Pembangunan Sumur Resapan Baru di Jakarta Belum Jadi Prioritas

Pembangunan Sumur Resapan Baru di Jakarta Belum Jadi Prioritas

Pembangunan Sumur Resapan Baru di Jakarta Belum Jadi Prioritas

thaichili2go — Pemerintah Provinsi DKI Jakarta di bawah kepemimpinan Gubernur Pramono Anung menyatakan belum memiliki rencana untuk melanjutkan pembangunan sumur resapan baru sebagai bagian dari strategi penanganan banjir di ibu kota.

Dalam keterangannya di lokasi Pintu Air Cengkareng Drain, Jakarta Barat, Jumat (23/1/2026), Pramono menegaskan bahwa fokus pemerintah saat ini adalah memanfaatkan dan mengoptimalkan fungsi sumur resapan yang sudah terbangun sebelumnya.

Fokus pada Pemanfaatan yang Ada

“Tetapi sampai hari ini kita belum merencanakan membuka sumur resapan baru,” jelas Pramono. Pendekatan yang diambil disebutnya bersifat pragmatis, yaitu dengan memaksimalkan berbagai sarana dan infrastruktur penanggulangan banjir yang telah tersedia.

Ia menambahkan, “Saya terus terang tidak ingin memperdebatkan persoalan sumur resapan. Karena apa pun yang bisa dimanfaatkan, kita manfaatkan.”

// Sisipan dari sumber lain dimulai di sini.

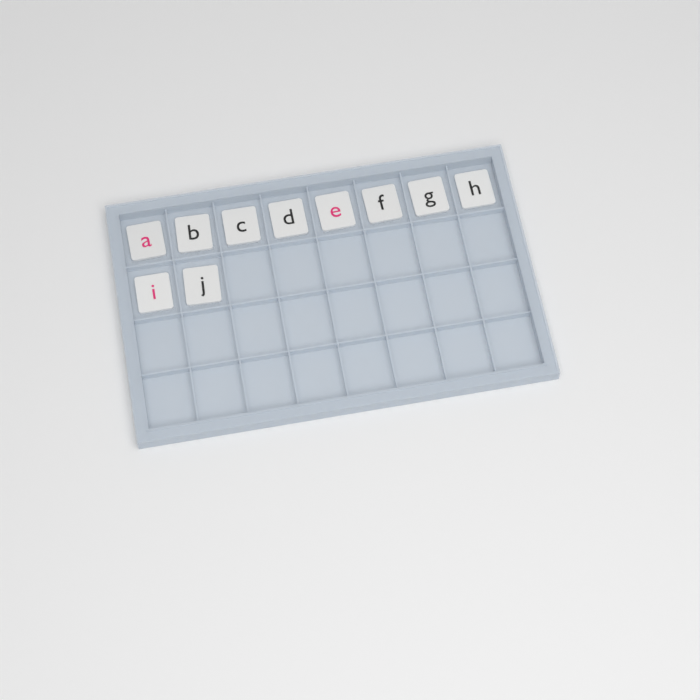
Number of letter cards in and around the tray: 10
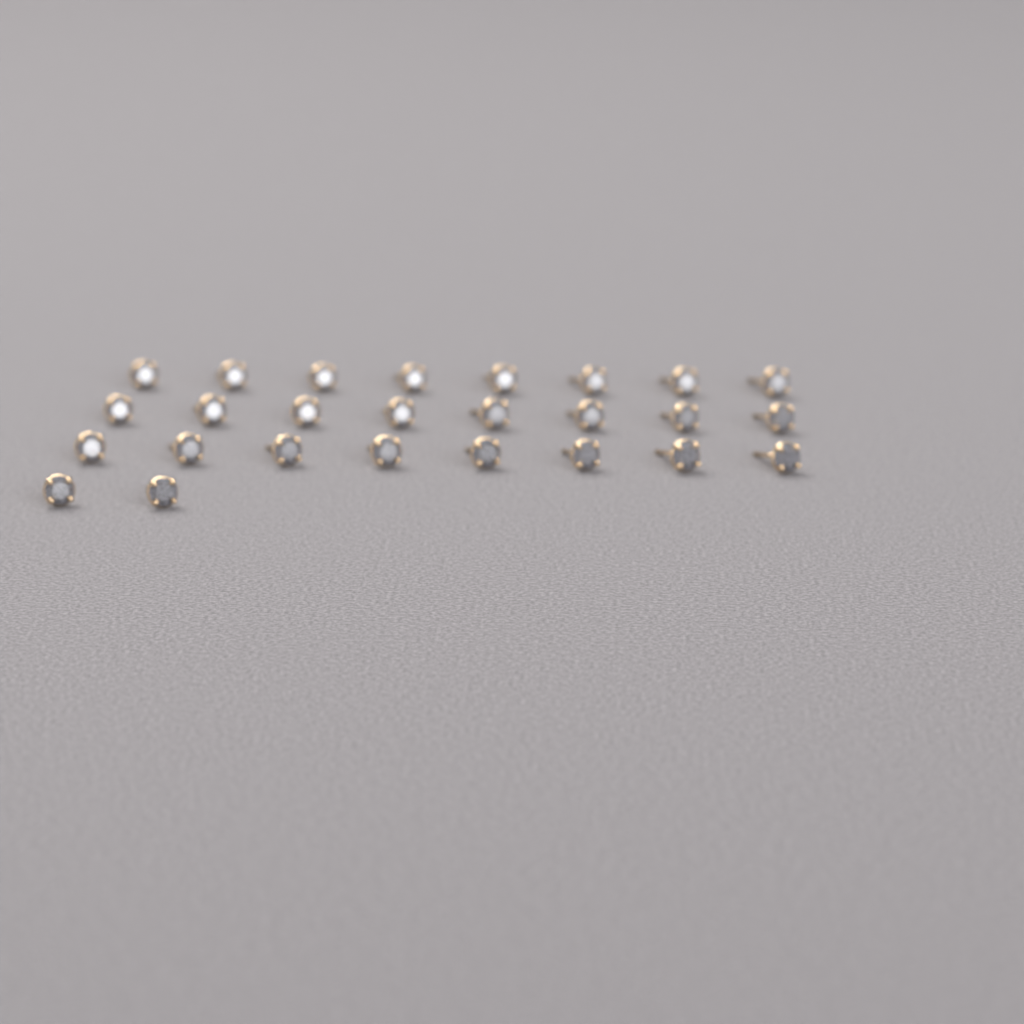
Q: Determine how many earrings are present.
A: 26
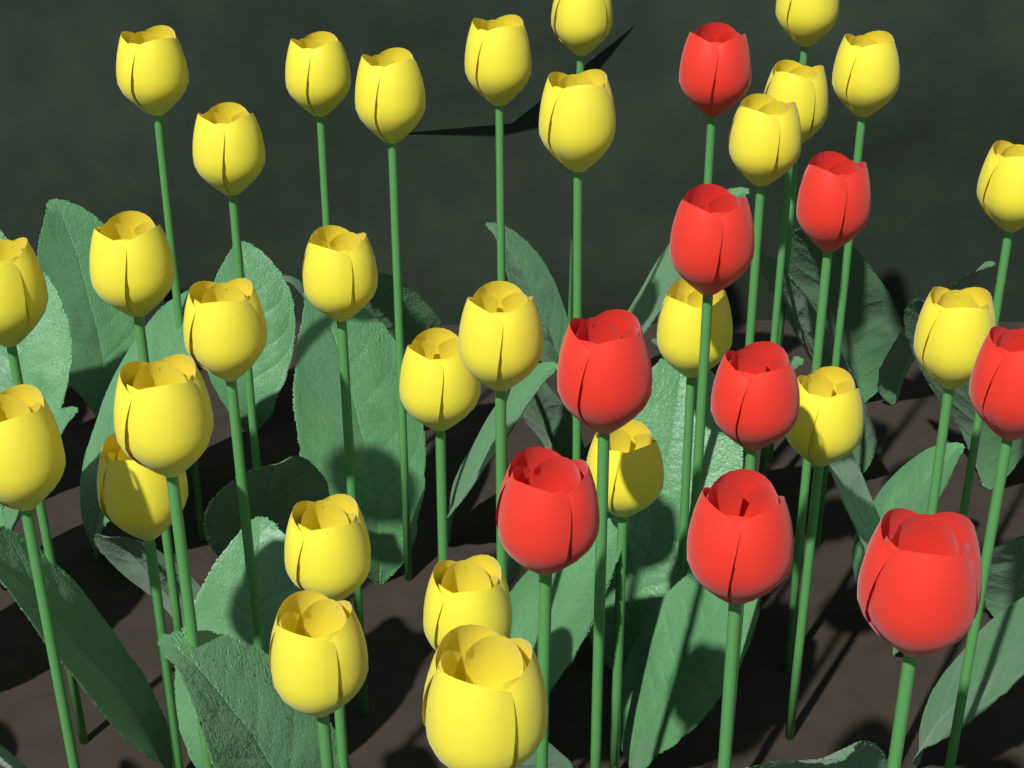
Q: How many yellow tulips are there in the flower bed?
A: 29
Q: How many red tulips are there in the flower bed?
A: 9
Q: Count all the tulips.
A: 38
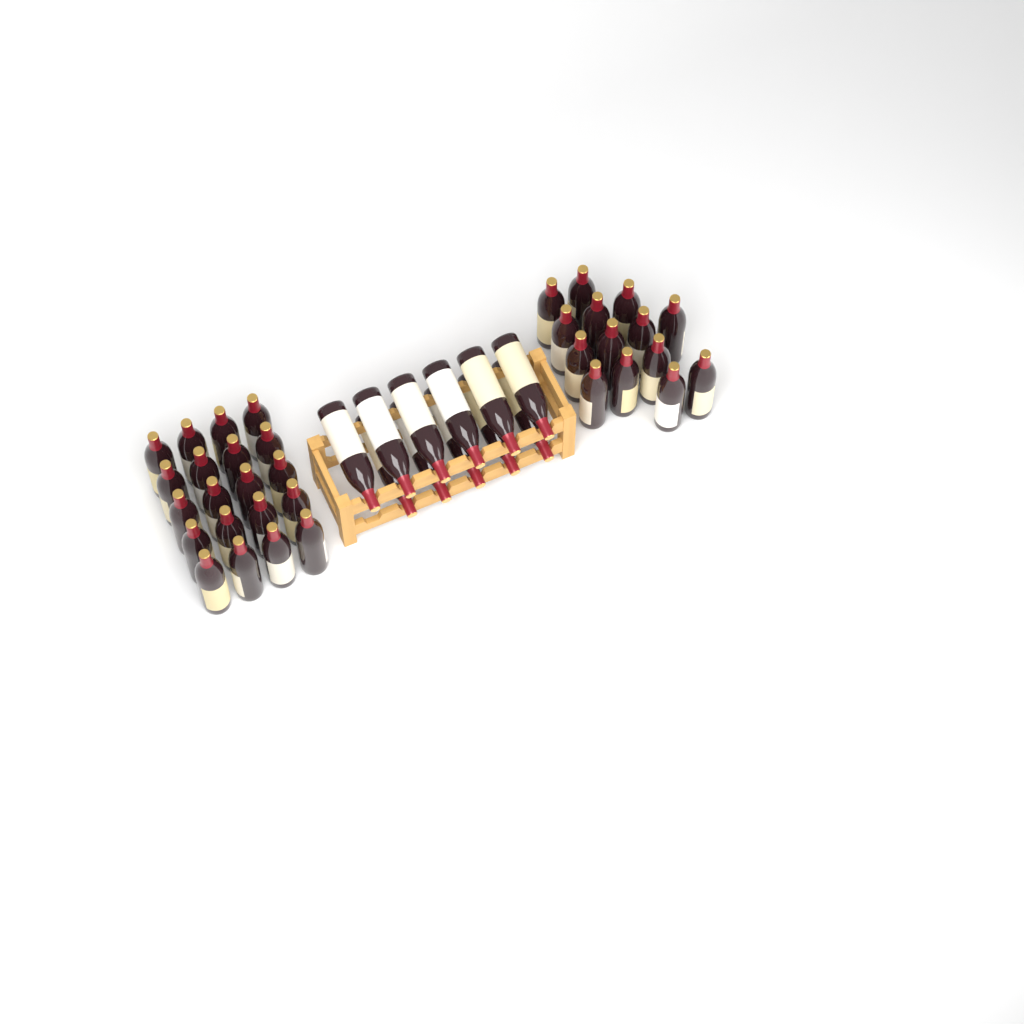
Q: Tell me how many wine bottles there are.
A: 45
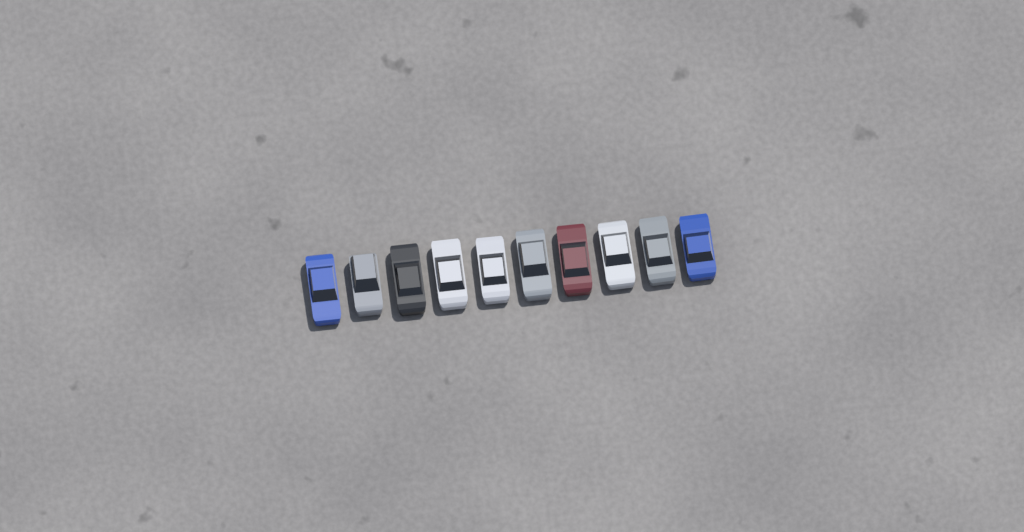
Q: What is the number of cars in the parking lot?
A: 10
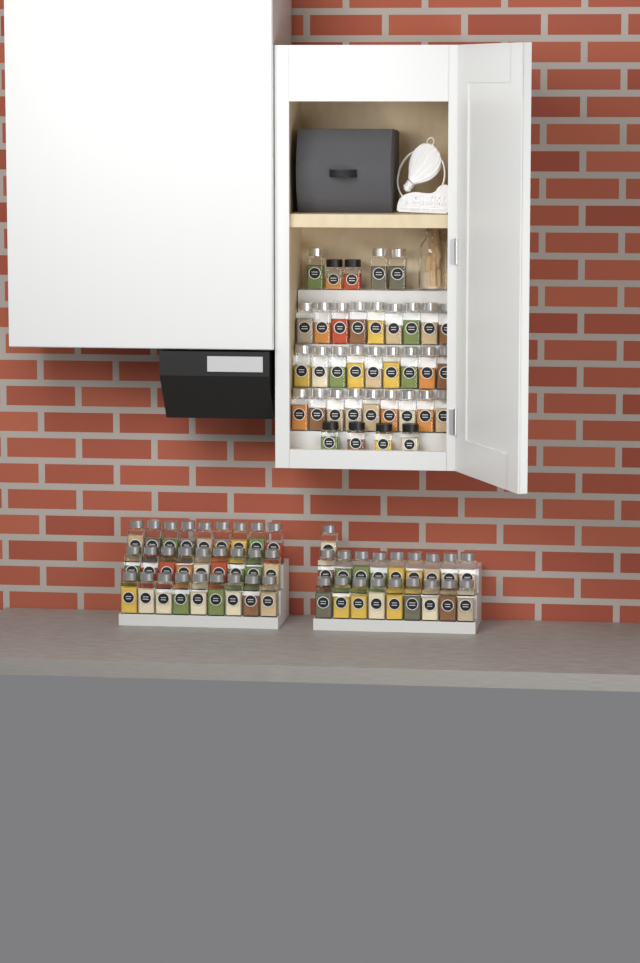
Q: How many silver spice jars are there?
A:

Mengoptimalkan Fasilitas Eksisting

Program sumur resapan sendiri sebelumnya dikenal sebagai salah satu program andalan dalam penanganan banjir di era kepemimpinan sebelumnya. Pramono mengakui bahwa sumur resapan memang pernah dibangun secara masif.

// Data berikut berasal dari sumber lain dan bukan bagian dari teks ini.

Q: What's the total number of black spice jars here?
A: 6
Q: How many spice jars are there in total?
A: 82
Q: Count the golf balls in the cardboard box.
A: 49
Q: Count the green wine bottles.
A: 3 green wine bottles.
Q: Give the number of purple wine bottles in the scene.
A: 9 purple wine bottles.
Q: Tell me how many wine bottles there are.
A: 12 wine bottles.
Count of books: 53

“Sumur resapan kan pernah dibuat. Yang ada ya kita manfaatkan, kita fungsikan,” ujarnya. Pernyataan ini mengindikasikan bahwa kebijakan saat ini lebih berorientasi pada optimalisasi dan pemeliharaan, bukan pembangunan infrastruktur baru dalam skala besar untuk metode tersebut.

Langkah ini ditempuh sebagai bagian dari strategi penanggulangan banjir yang dianggap lebih langsung dan sesuai dengan kondisi serta sumber daya yang dimiliki Pemprov DKI Jakarta saat ini.